Bu nedenle, özellikle tarım arazilerinin haksız kullanımı nedeniyle ürün esasına göre talep varsa, bu konudaki resmi veriler getirtilmeli, taşınmazın bulunduğu bölgede ekilen tarım ürünlerinin neler olduğu Gıda Tarım ve Hayvancılık İl veya İlçe Müdürlüğü’nden sorulmalı, ekildiği bildirilen ürünlerin ecrimisil talep edilen yıllara göre birim fiyatları ve dekara verim değerleri, Hal Müdürlüğü’nden ilgili dönem için birim fiyatlar getirtilmeli, bölgede münavebeli ekim yapılıp yapılmadığı, taşınmazın nadasa bırakılıp bırakılmadığı tespit edilmelidir.

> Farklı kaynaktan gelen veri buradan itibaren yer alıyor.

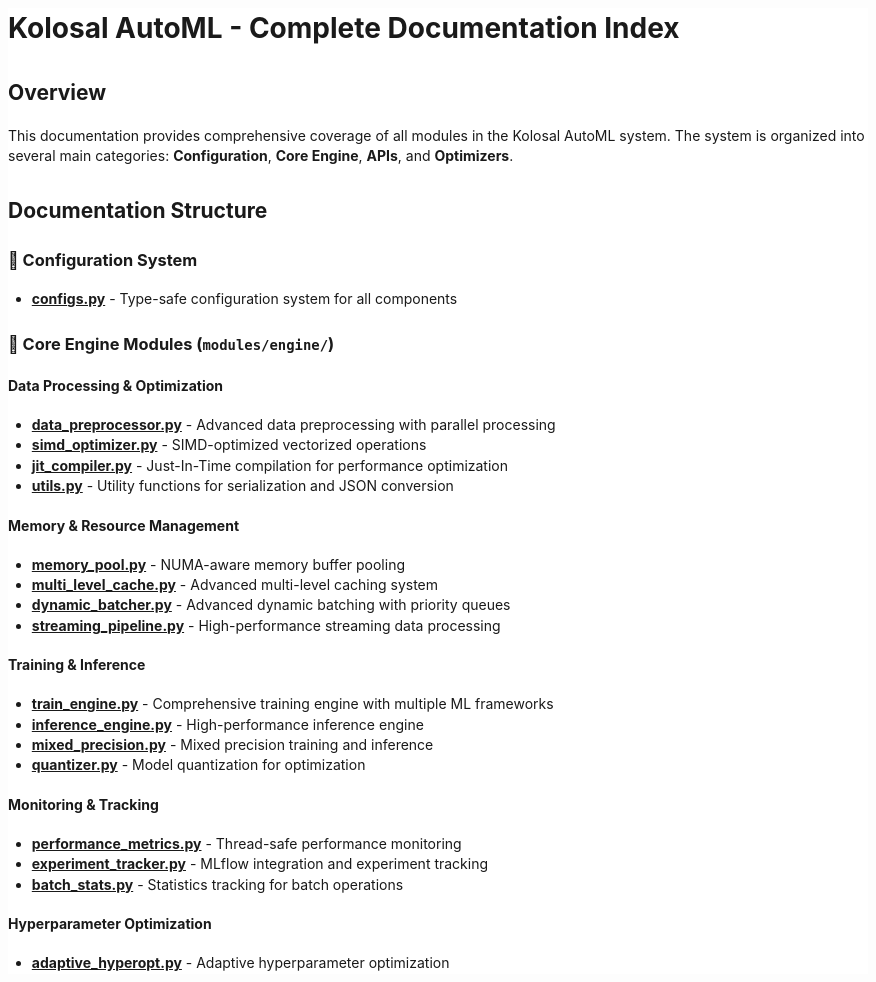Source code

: # Kolosal AutoML - Complete Documentation Index

## Overview

This documentation provides comprehensive coverage of all modules in the Kolosal AutoML system. The system is organized into several main categories: **Configuration**, **Core Engine**, **APIs**, and **Optimizers**.

## Documentation Structure

### 📁 Configuration System
- **[configs.py](modules/configs.md)** - Type-safe configuration system for all components

### 📁 Core Engine Modules (`modules/engine/`)

#### Data Processing & Optimization
- **[data_preprocessor.py](modules/engine/data_preprocessor.md)** - Advanced data preprocessing with parallel processing
- **[simd_optimizer.py](modules/engine/simd_optimizer.md)** - SIMD-optimized vectorized operations
- **[jit_compiler.py](modules/engine/jit_compiler.md)** - Just-In-Time compilation for performance optimization
- **[utils.py](modules/engine/utils.md)** - Utility functions for serialization and JSON conversion

#### Memory & Resource Management
- **[memory_pool.py](modules/engine/memory_pool.md)** - NUMA-aware memory buffer pooling
- **[multi_level_cache.py](modules/engine/multi_level_cache.md)** - Advanced multi-level caching system
- **[dynamic_batcher.py](modules/engine/dynamic_batcher.md)** - Advanced dynamic batching with priority queues
- **[streaming_pipeline.py](modules/engine/streaming_pipeline.md)** - High-performance streaming data processing

#### Training & Inference
- **[train_engine.py](modules/engine/train_engine.md)** - Comprehensive training engine with multiple ML frameworks
- **[inference_engine.py](modules/engine/inference_engine.md)** - High-performance inference engine
- **[mixed_precision.py](modules/engine/mixed_precision.md)** - Mixed precision training and inference
- **[quantizer.py](modules/engine/quantizer.md)** - Model quantization for optimization

#### Monitoring & Tracking
- **[performance_metrics.py](modules/engine/performance_metrics.md)** - Thread-safe performance monitoring
- **[experiment_tracker.py](modules/engine/experiment_tracker.md)** - MLflow integration and experiment tracking
- **[batch_stats.py](modules/engine/batch_stats.md)** - Statistics tracking for batch operations

#### Hyperparameter Optimization
- **[adaptive_hyperopt.py](modules/engine/adaptive_hyperopt.md)** - Adaptive hyperparameter optimization
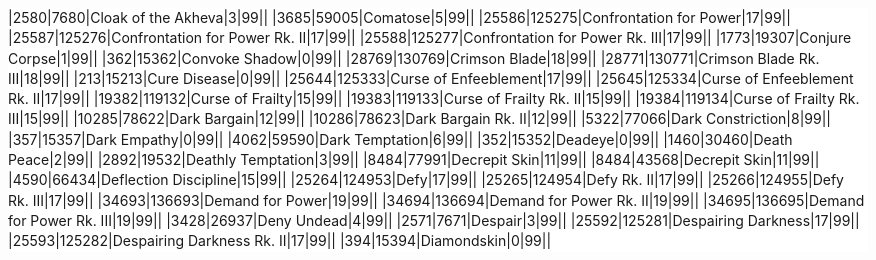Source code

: |2580|7680|Cloak of the Akheva|3|99||
|3685|59005|Comatose|5|99||
|25586|125275|Confrontation for Power|17|99||
|25587|125276|Confrontation for Power Rk. II|17|99||
|25588|125277|Confrontation for Power Rk. III|17|99||
|1773|19307|Conjure Corpse|1|99||
|362|15362|Convoke Shadow|0|99||
|28769|130769|Crimson Blade|18|99||
|28771|130771|Crimson Blade Rk. III|18|99||
|213|15213|Cure Disease|0|99||
|25644|125333|Curse of Enfeeblement|17|99||
|25645|125334|Curse of Enfeeblement Rk. II|17|99||
|19382|119132|Curse of Frailty|15|99||
|19383|119133|Curse of Frailty Rk. II|15|99||
|19384|119134|Curse of Frailty Rk. III|15|99||
|10285|78622|Dark Bargain|12|99||
|10286|78623|Dark Bargain Rk. II|12|99||
|5322|77066|Dark Constriction|8|99||
|357|15357|Dark Empathy|0|99||
|4062|59590|Dark Temptation|6|99||
|352|15352|Deadeye|0|99||
|1460|30460|Death Peace|2|99||
|2892|19532|Deathly Temptation|3|99||
|8484|77991|Decrepit Skin|11|99||
|8484|43568|Decrepit Skin|11|99||
|4590|66434|Deflection Discipline|15|99||
|25264|124953|Defy|17|99||
|25265|124954|Defy Rk. II|17|99||
|25266|124955|Defy Rk. III|17|99||
|34693|136693|Demand for Power|19|99||
|34694|136694|Demand for Power Rk. II|19|99||
|34695|136695|Demand for Power Rk. III|19|99||
|3428|26937|Deny Undead|4|99||
|2571|7671|Despair|3|99||
|25592|125281|Despairing Darkness|17|99||
|25593|125282|Despairing Darkness Rk. II|17|99||
|394|15394|Diamondskin|0|99||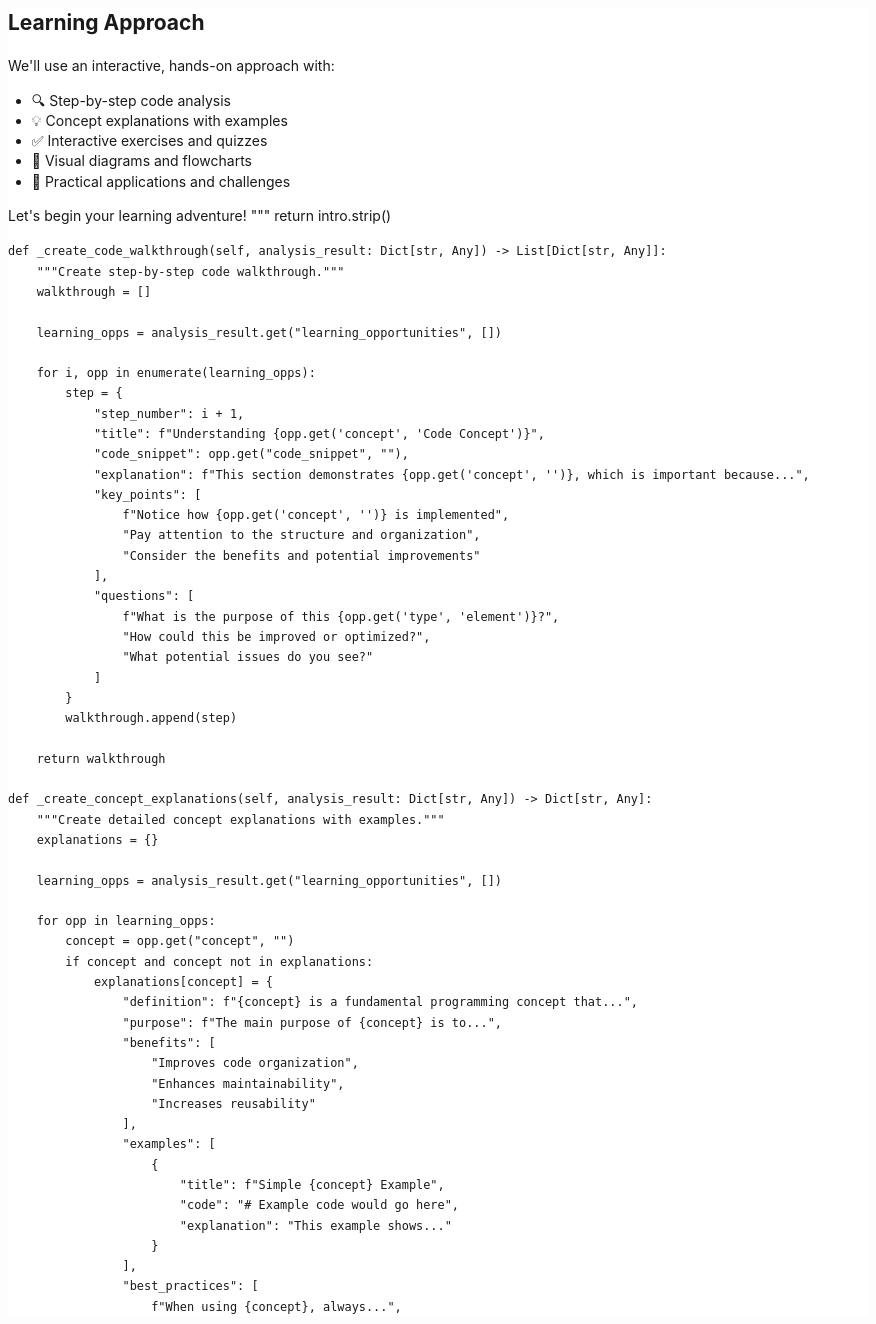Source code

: ## Learning Approach
We'll use an interactive, hands-on approach with:
- 🔍 Step-by-step code analysis
- 💡 Concept explanations with examples
- ✅ Interactive exercises and quizzes
- 🎨 Visual diagrams and flowcharts
- 🚀 Practical applications and challenges

Let's begin your learning adventure!
"""
        return intro.strip()

    def _create_code_walkthrough(self, analysis_result: Dict[str, Any]) -> List[Dict[str, Any]]:
        """Create step-by-step code walkthrough."""
        walkthrough = []

        learning_opps = analysis_result.get("learning_opportunities", [])

        for i, opp in enumerate(learning_opps):
            step = {
                "step_number": i + 1,
                "title": f"Understanding {opp.get('concept', 'Code Concept')}",
                "code_snippet": opp.get("code_snippet", ""),
                "explanation": f"This section demonstrates {opp.get('concept', '')}, which is important because...",
                "key_points": [
                    f"Notice how {opp.get('concept', '')} is implemented",
                    "Pay attention to the structure and organization",
                    "Consider the benefits and potential improvements"
                ],
                "questions": [
                    f"What is the purpose of this {opp.get('type', 'element')}?",
                    "How could this be improved or optimized?",
                    "What potential issues do you see?"
                ]
            }
            walkthrough.append(step)

        return walkthrough

    def _create_concept_explanations(self, analysis_result: Dict[str, Any]) -> Dict[str, Any]:
        """Create detailed concept explanations with examples."""
        explanations = {}

        learning_opps = analysis_result.get("learning_opportunities", [])

        for opp in learning_opps:
            concept = opp.get("concept", "")
            if concept and concept not in explanations:
                explanations[concept] = {
                    "definition": f"{concept} is a fundamental programming concept that...",
                    "purpose": f"The main purpose of {concept} is to...",
                    "benefits": [
                        "Improves code organization",
                        "Enhances maintainability",
                        "Increases reusability"
                    ],
                    "examples": [
                        {
                            "title": f"Simple {concept} Example",
                            "code": "# Example code would go here",
                            "explanation": "This example shows..."
                        }
                    ],
                    "best_practices": [
                        f"When using {concept}, always...",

Somut olaya gelince; Mahkemece hükme esas alınan bilirkişi raporunda ecrimisil hesaplama yönteminin usulüne uygun olduğunu söyleyebilme olanağı yoktur.
Şöyle ki; tarım arazisi niteliğindeki çekişmeli taşınmazda ürün gelir metodu uyarınca ecrimisil hesaplanması gerekirken, ( raporda tarla nitelendirilmesi yapılmasına rağmen) arsa vasfındaki taşınmazlar için kabul edilen hesaplama yönetimi baz alınarak sonuca gidilmesi isabetsizdir.
Hal böyle olunca, yukarıdaki ilkeler uyarınca, tarım arazi vasfındaki taşınmazda ürün gelir metoduna göre bölgede ekilen tarım ürünleri, birim fiyatları ve dekara net verim değerleri (ecrimisil talep edilen yılları kapsar şekilde) İl Gıda Tarım ve Hayvancılık Müdürlüğü’nden sorularak, bölgede münavebeli ekim yapılıp yapılmadığı saptanarak, alınacak rapora göre (davalının kazanılmış hakları da gözetilerek) hüküm kurulması gerekirken yanılgılı değerlendirme ile yetersiz bilirkişi raporu ile hüküm kurulmuş olması doğru değildir.
SONUÇ: Davalı vekilinin temyiz itirazları yukarıda 2. bentte gösterilen sebeplerle yerinde görüldüğünden kabulü ile hükmün 6100 sayılı HMK"nin Geçici 3.maddesi yollamasıyla 1086 sayılı HUMK"un 428. maddesi uyarınca BOZULMASINA, davalı vekilinin diğer temyiz itirazlarının yukarıda 1. bentte gösterilen sebeplerle reddine, HUMK"un 440/III-1, 2, 3 ve 4. bentleri gereğince ilama karşı karar düzeltme yolu kapalı bulunduğuna, peşin harcın istek halinde temyiz edene iadesine, 19.01.2021 tarihinde oy birliğiyle karar verildi.